Landmark coordinate records

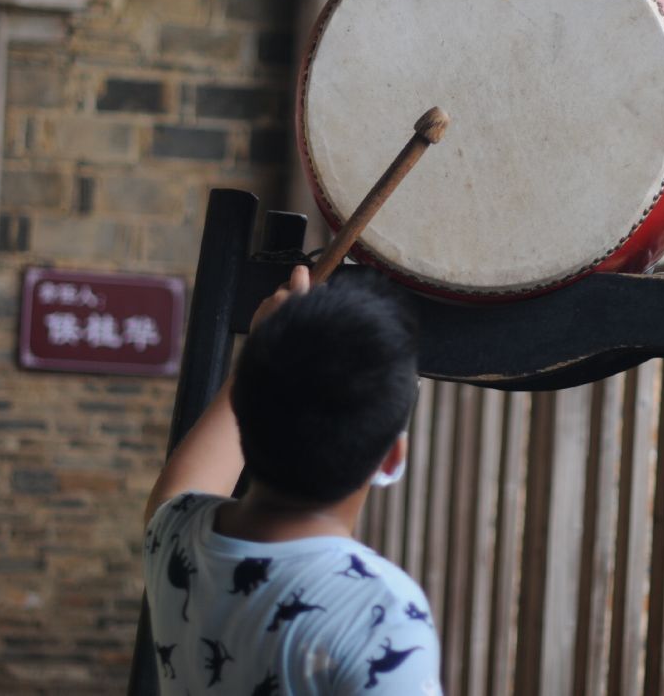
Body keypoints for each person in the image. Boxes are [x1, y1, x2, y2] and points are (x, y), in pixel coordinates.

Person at [142, 265, 442, 694]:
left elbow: (187, 479)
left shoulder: (174, 537)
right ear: (393, 457)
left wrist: (266, 345)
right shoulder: (382, 613)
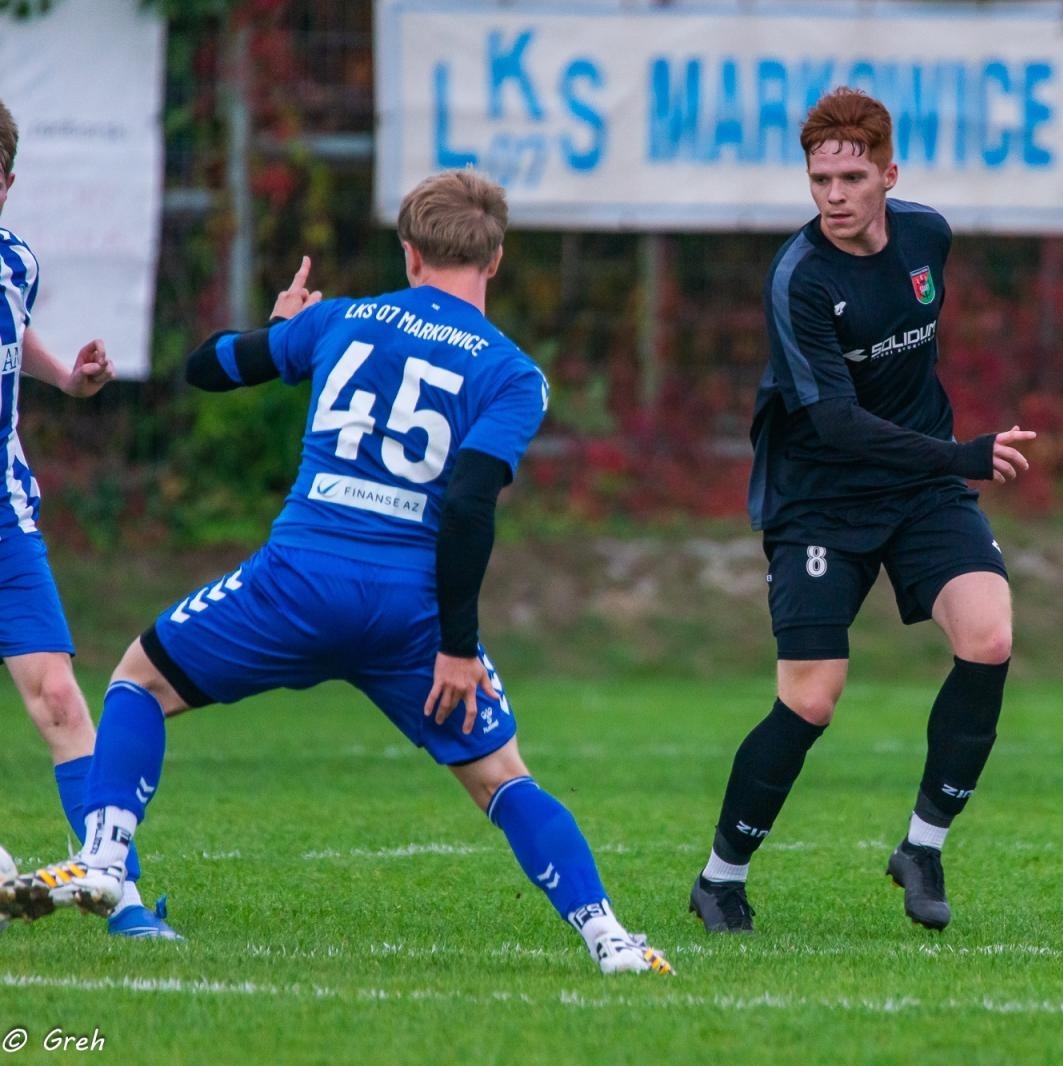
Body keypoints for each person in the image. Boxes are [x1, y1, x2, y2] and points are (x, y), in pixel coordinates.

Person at [0, 169, 673, 975]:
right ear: (494, 260)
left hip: (295, 583)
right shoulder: (513, 373)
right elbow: (468, 505)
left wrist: (282, 327)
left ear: (409, 252)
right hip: (408, 615)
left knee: (139, 681)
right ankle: (610, 940)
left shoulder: (344, 320)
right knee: (502, 779)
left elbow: (206, 367)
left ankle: (106, 859)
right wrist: (458, 647)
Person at [688, 88, 1036, 934]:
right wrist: (961, 456)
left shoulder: (928, 237)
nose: (834, 196)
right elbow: (837, 424)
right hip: (821, 497)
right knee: (812, 699)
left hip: (918, 488)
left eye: (851, 178)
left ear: (889, 174)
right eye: (820, 181)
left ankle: (922, 847)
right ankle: (720, 879)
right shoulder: (799, 278)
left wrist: (942, 463)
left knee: (989, 637)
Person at [0, 98, 178, 938]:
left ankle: (122, 897)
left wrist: (67, 380)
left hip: (5, 519)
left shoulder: (16, 261)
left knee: (61, 698)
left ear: (7, 185)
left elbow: (14, 338)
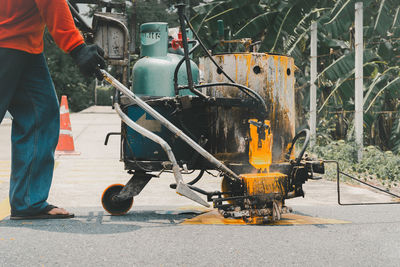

◆ DESCRIPTION OF THE TASK ◆
Taking the entries above, write out exactly each line from the one holding "right shoulder: (799, 278)" to the one holding "left ear: (7, 185)", both included, and stop there.

◆ RESULT ◆
right shoulder: (799, 278)
left wrist: (942, 463)
left knee: (989, 637)
Person at [0, 98, 178, 938]:
left ankle: (122, 897)
left wrist: (67, 380)
left hip: (5, 519)
left shoulder: (16, 261)
left knee: (61, 698)
left ear: (7, 185)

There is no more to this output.